──────── Text excerpt ────────

An example of the positive role of regulation is the 2016 zero-carbon target. This set a destination in advance and precipitated a huge amount of innovation from businesses figuring out how to get there—new jobs, new industries and new export markets for UK businesses. Customers are increasingly interested in energy efficiency, and a new home will probably save them £800 on their annual energy bills. Builders have responded to a clear stepwise trajectory towards zero-carbon homes, with uplifts in regulations in 2006 and 2010, and again this year, en route to 2016, from when all new homes are meant to be zero-carbon. The costs of building low-carbon, efficient homes have tumbled—by half in the last two years alone, according to forthcoming research. That example highlights the fact that Government regulation, not deregulation, can be incredibly successful in driving innovation, keeping energy bills down, creating jobs and cutting carbon emissions.

Environmental regulation to manage building in flood-prone areas will protect people from the nightmares that we have witnessed on our TV screens, if not in our own living rooms, over recent weeks. There are plenty of examples of disastrous deregulation, too. The US car industry lobbied and funded both Democrats and Republicans to reduce regulation. The result was that it drove itself to bankruptcy, because it was out-competed by overseas manufacturers that developed more efficient cars to meet tougher regulations elsewhere.

──────── Entries provided ────────

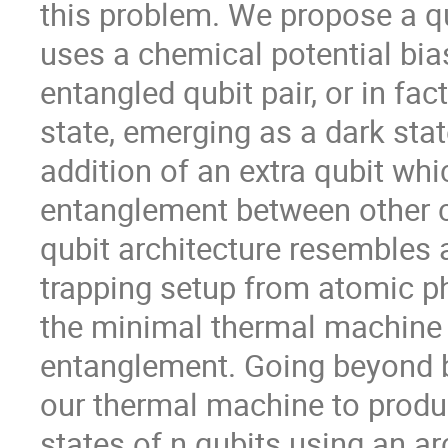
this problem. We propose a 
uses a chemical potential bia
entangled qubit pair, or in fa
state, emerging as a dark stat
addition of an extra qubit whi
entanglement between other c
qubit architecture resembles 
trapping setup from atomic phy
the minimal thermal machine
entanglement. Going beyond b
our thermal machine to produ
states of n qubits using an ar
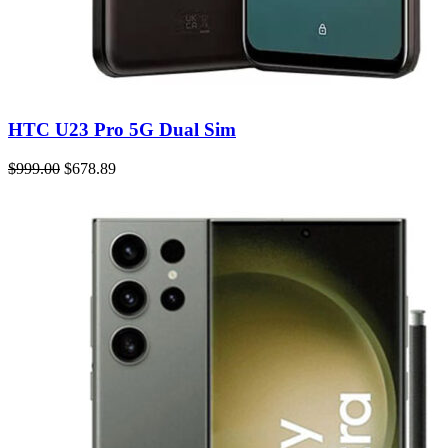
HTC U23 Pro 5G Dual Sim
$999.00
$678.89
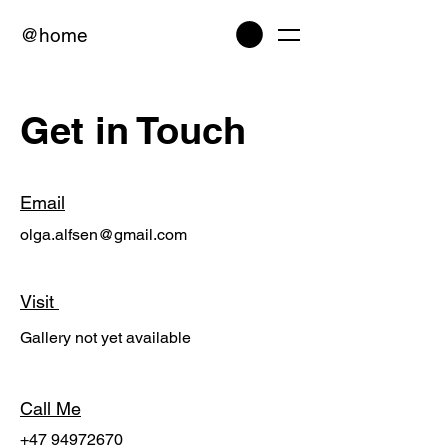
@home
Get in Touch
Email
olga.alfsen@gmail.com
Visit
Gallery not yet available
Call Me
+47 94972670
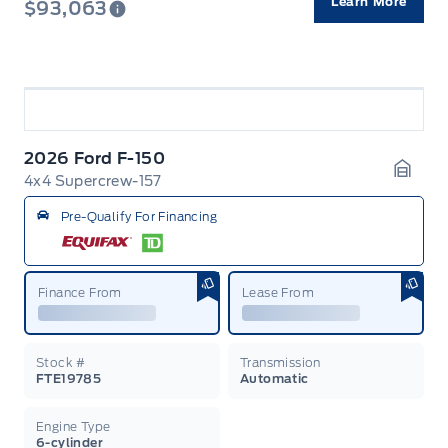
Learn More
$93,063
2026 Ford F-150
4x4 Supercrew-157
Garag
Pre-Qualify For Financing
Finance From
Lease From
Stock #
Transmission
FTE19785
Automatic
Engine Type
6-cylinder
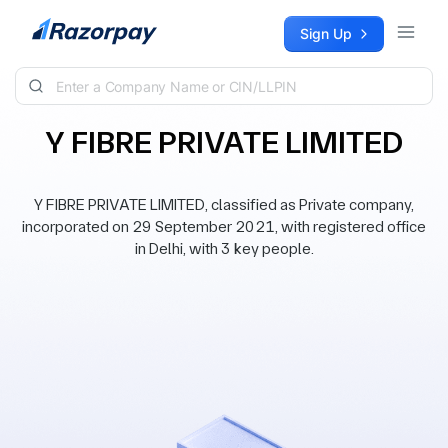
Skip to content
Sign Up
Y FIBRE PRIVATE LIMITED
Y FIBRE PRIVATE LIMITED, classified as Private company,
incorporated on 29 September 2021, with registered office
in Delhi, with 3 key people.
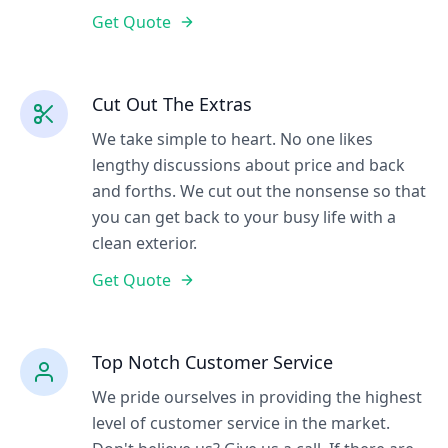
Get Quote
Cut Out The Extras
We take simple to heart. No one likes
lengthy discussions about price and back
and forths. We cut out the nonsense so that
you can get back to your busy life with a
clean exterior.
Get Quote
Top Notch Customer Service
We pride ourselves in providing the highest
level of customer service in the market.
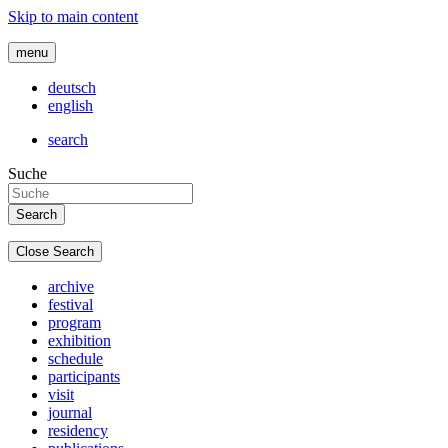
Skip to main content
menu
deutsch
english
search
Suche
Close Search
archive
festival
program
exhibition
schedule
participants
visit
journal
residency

────────
──────── Entries provided ────────

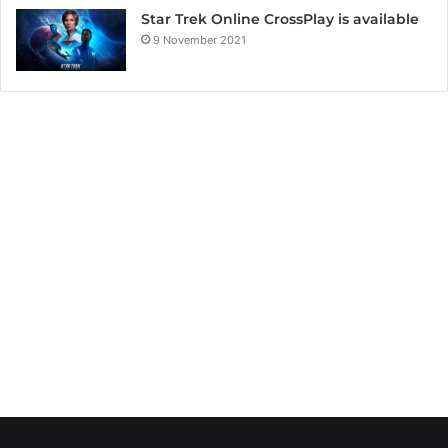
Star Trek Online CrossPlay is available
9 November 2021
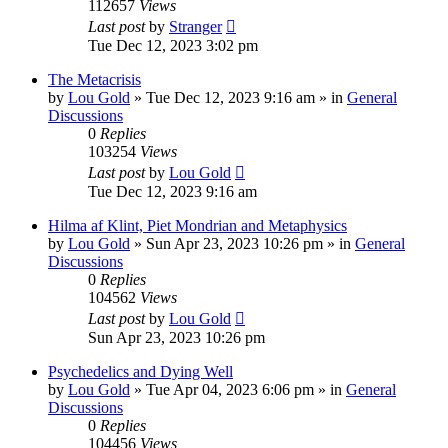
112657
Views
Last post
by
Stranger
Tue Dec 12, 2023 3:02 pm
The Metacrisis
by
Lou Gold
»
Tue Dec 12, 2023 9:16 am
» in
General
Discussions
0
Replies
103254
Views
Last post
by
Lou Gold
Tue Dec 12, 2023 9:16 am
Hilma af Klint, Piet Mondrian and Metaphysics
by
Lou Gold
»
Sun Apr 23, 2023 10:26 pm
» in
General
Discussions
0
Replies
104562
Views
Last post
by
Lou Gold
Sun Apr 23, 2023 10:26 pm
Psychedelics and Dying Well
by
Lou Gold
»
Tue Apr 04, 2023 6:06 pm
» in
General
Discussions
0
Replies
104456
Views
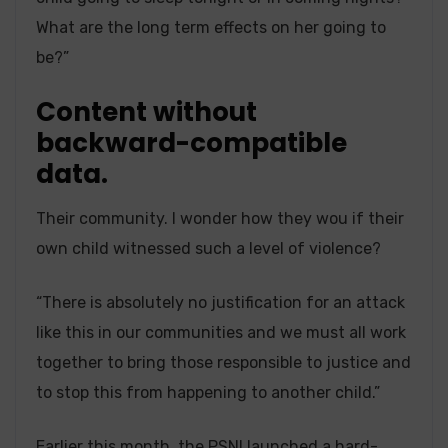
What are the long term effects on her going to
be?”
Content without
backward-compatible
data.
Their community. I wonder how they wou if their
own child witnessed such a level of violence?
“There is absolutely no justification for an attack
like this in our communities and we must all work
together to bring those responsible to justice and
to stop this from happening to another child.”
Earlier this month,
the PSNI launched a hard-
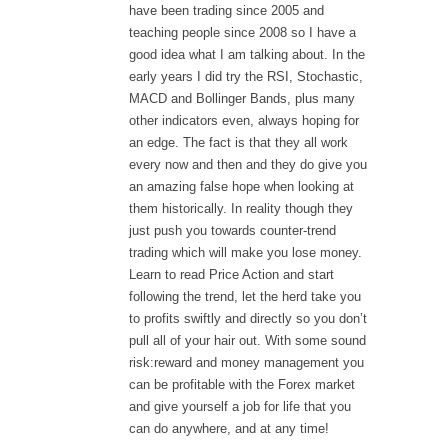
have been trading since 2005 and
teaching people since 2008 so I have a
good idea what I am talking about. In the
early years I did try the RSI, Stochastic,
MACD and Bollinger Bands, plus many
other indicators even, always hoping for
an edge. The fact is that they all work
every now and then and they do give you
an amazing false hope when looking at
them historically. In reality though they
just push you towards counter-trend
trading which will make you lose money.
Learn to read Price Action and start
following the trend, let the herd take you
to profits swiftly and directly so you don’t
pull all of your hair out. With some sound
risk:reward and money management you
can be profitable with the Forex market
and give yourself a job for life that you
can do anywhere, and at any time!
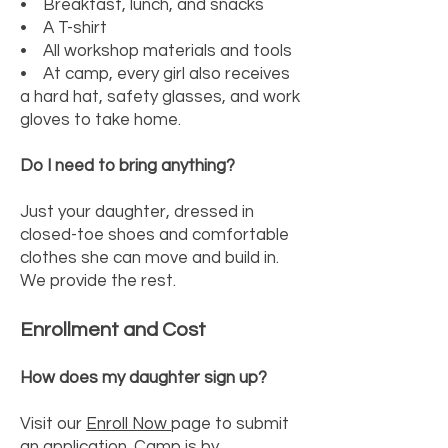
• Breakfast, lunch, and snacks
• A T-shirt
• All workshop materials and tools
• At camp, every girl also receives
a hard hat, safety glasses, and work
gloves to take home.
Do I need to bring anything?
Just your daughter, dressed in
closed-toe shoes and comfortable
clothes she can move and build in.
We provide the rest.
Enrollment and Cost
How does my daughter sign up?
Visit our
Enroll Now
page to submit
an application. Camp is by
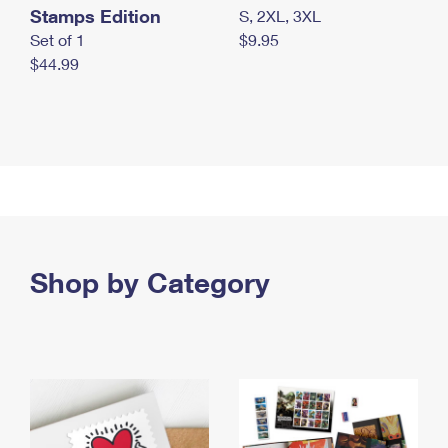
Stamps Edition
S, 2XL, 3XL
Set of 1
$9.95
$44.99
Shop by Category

────────

_Problems to solve:_
1. Print the passage of the regulation text starting with "Environmental regulation to" and going on through "tougher regulations elsewhere.".
2. In the entries, take the lines starting with the line with "this problem. We propose a" and going on through the line with "level of customer service in the market.", and replace "Get Quote" with "Request a Quote", leaving everything else the same. Give only those lines, without the pictures.

_Expected results:_
1.
Environmental regulation to manage building in flood-prone areas will protect people from the nightmares that we have witnessed on our TV screens, if not in our own living rooms, over recent weeks. There are plenty of examples of disastrous deregulation, too. The US car industry lobbied and funded both Democrats and Republicans to reduce regulation. The result was that it drove itself to bankruptcy, because it was out-competed by overseas manufacturers that developed more efficient cars to meet tougher regulations elsewhere.

2.
this problem. We propose a 
uses a chemical potential bia
entangled qubit pair, or in fa
state, emerging as a dark stat
addition of an extra qubit whi
entanglement between other c
qubit architecture resembles 
trapping setup from atomic phy
the minimal thermal machine
entanglement. Going beyond b
our thermal machine to produ
states of n qubits using an ar
HTC U23 Pro 5G Dual Sim
$999.00
$678.89
@home
Get in Touch
Email
olga.alfsen@gmail.com
Visit
Gallery not yet available
Call Me
+47 94972670
Learn More
$93,063
2026 Ford F-150
4x4 Supercrew-157
Garag
Pre-Qualify For Financing
Finance From
Lease From
Stock #
Transmission
FTE19785
Automatic
Engine Type
6-cylinder
Skip to content
Sign Up
Y FIBRE PRIVATE LIMITED
Y FIBRE PRIVATE LIMITED, classified as Private company,
incorporated on 29 September 2021, with registered office
in Delhi, with 3 key people.
Request a Quote
Cut Out The Extras
We take simple to heart. No one likes
lengthy discussions about price and back
and forths. We cut out the nonsense so that
you can get back to your busy life with a
clean exterior.
Request a Quote
Top Notch Customer Service
We pride ourselves in providing the highest
level of customer service in the market.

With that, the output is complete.